What Was the Previous Interim Final Rule About?

The Trump administration issued an order in October 2020 seeking to narrow the definition of specialty occupations for the H-1B Visas. This was done to discourage employers from hiring foreign nationals for low-wage jobs and to prioritize American workers instead.

This new rule would mean that applicants with a bachelor’s degree alone could no longer meet the eligibility criteria for the H-1B Visa. Instead, their degree must be specifically related to their field of work. This rule was titled “Strengthening the H-1B Nonimmigrant Visa Classification Program.”

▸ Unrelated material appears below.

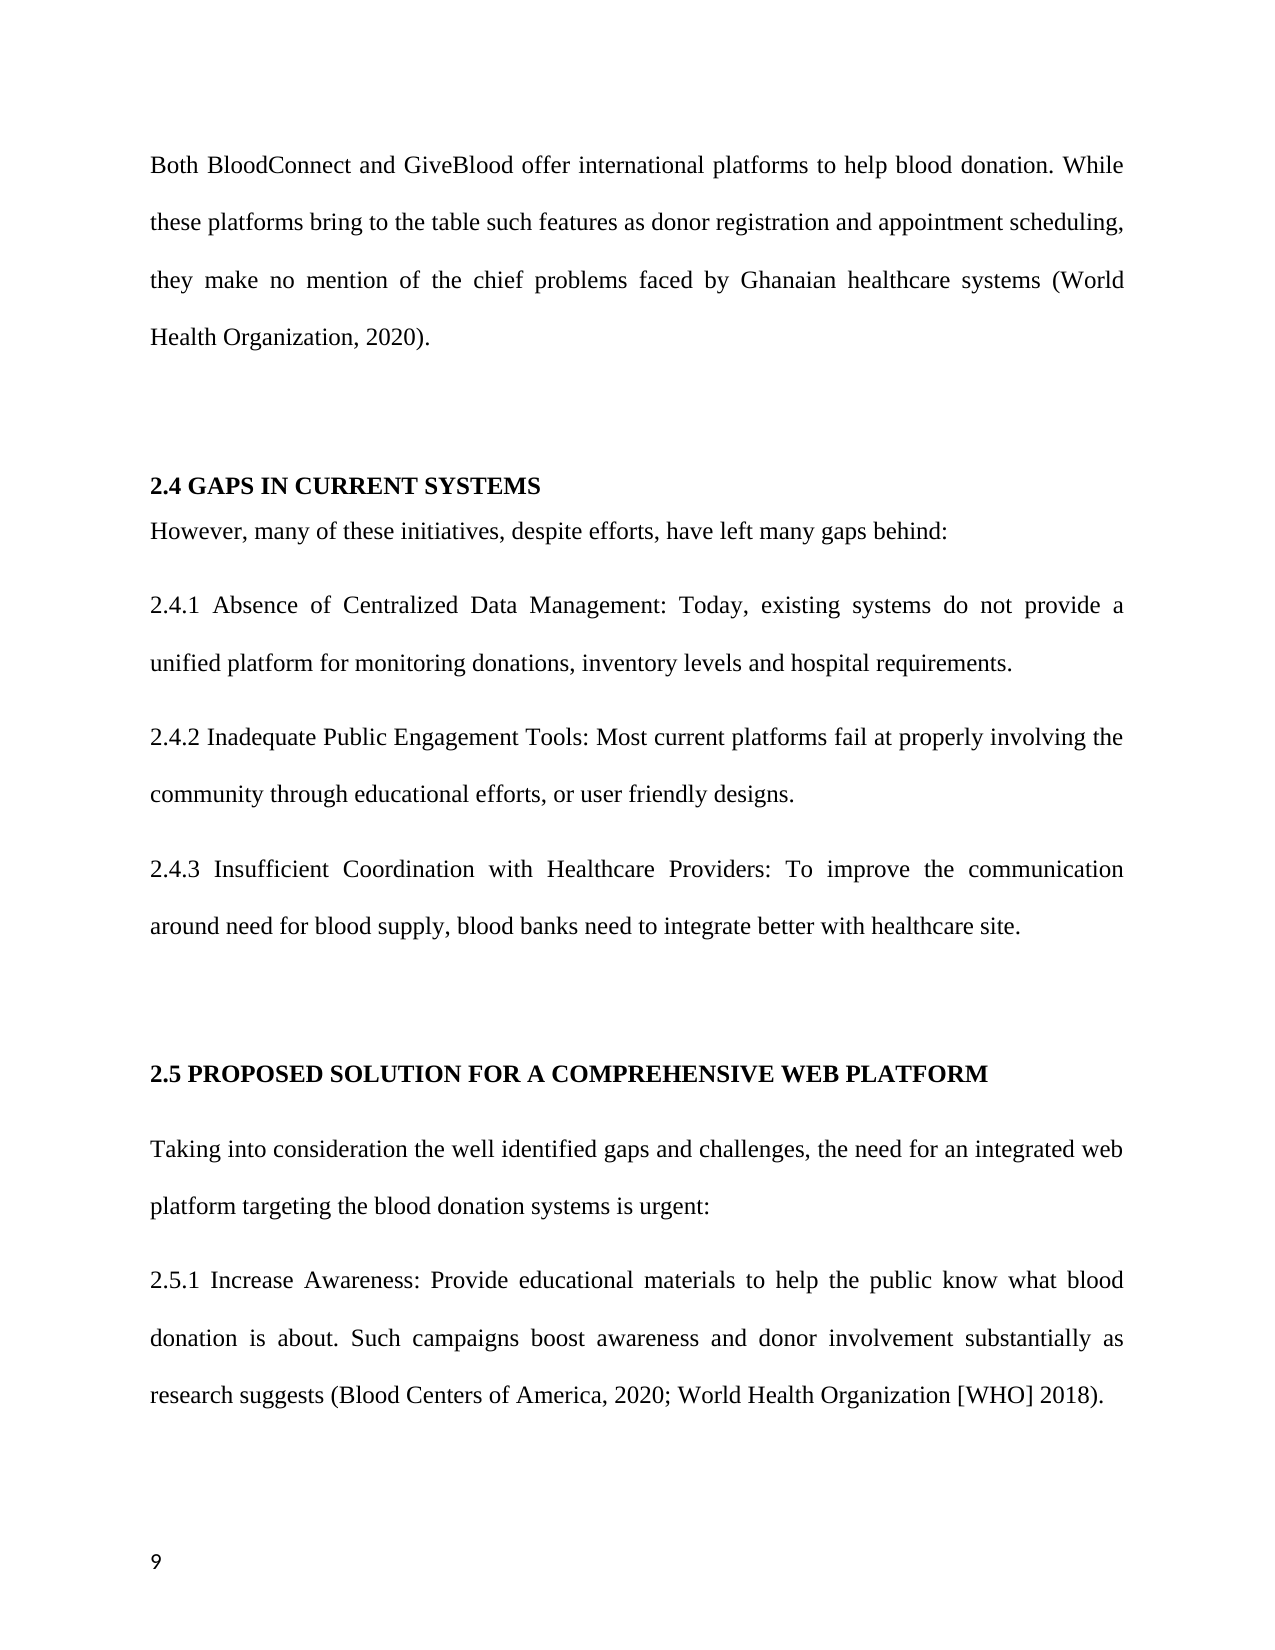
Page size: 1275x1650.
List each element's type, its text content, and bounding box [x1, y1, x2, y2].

Under this new rule, the definitions for words like “worksite”, “third-party-worksite”, “United States Employer”, were also affected. The new rule also limited the validity period to one year for H-1B Visas obtained through third-party placement petitions.

How Will the H-1B Visa Holders Be Affected Now That This Rule Has Been Revoked?

Fundamentally, since the rule was revoked, the definitions for specialty occupation will remain the same, that is, a bachelor’s degree is commonly required to work in the industry, or the knowledge required to perform the job is associated with a bachelor’s degree or an equivalent.

The definition for “United States employer” will also remain unchanged, that is, a person, firm, corporation contractor, or other organization in the US that engages a person to work in the US. This means the employer must prove that they are hiring, paying, firing, supervising, and otherwise controlling the work of any such employee.

Every year, 85,000 new H-1B Visas are issued. Almost 70% of all H-1B Visas go to East Indian nationals. This visa is commonly issued to the employees of big tech companies such as Google, Microsoft, Amazon, Facebook, etc.

Recently, the Biden Administration ended the ban on the entry of H-1B Visa holders and also removed the proposed rule to deny work authorization to the spouses of H-1B Visa holders. This shows that the administration is in support of reinstating the old rules and definitions for H-1B Visas.